A 57.0-kg boy and his 43.0-kg sister, both wearing roller blades, face each other at rest. The girl pushes the boy hard, sending him backward with a velocity 3.00 m/s toward the west. Ignore friction.

(a) Describe the subsequent motion of the girl.

(b) How much potential energy in the girls body is converted into mechanical energy of the boy-girl system?

(c) Is the momentum of the boy-girl system conserved in the pushing-apart process?
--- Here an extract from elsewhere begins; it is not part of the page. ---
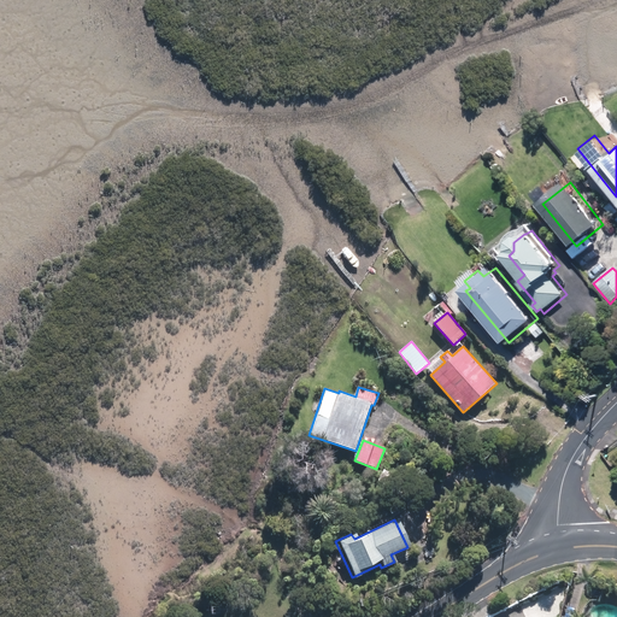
All buildings are outlined.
If so, explain how that is possible considering (d) there are large forces acting and

(e) there is no motion beforehand and plenty of motion afterward.

a) The motion of the girl opposes that of the boy

b) Mechanical Energy = 596.56 J

c) The momentum of the boy-girl system is conserved

Check explanations for d) and e)

Explanation:

Mass of the boy, M₁ = 57.0 kg

Mass of the sister, M₂ = 43.0 kg

Velocity of the boy, v₁ = 3.00 m/s

Velocity of the girl, v₂ = ?

For momentum to be conserved:

M₁v₁ = - M₂v₂

v₂ = M₁v₁/M₂

v₂ = (-57*3) / 43

v₂ = - 3.977 m/s

The motion of the girl is opposite in direction to the motion of the boy. Both of them have equal both opposite momentum

Momentum of the boy = M₁v₁ = 57 * 3

Momentum of the boy = 171 kgm/s²

Momentum of the girl = - M₂v₂ = - (43 * 3.977)

Momentum of the girl = - 171 kgm/s²

b) The potential energy in the girl's body converted to mechanical energy of the boy-girl system is the summation of the individual kinetic energy of the boy and the girl

Mechanical Energy = 0.5 (M₁v₁² + M₂v₂²)

Mechanical Energy = 0.5 ((57 * 3²) + (43 * 3.977²)

Mechanical Energy = 0.5 (513 + 680.11)

Mechanical Energy = 596.56 J

c) The momentum is conserved because the velocities are opposite and the summation of the momenta is zero which obeys the principle of conservation of momentum.

d) Since both exert equal and opposite forces, one annuls the effect of the other. Newton's third law

e) Since the velocities are opposite and equal, momentum is conserved regardless of the initial speed.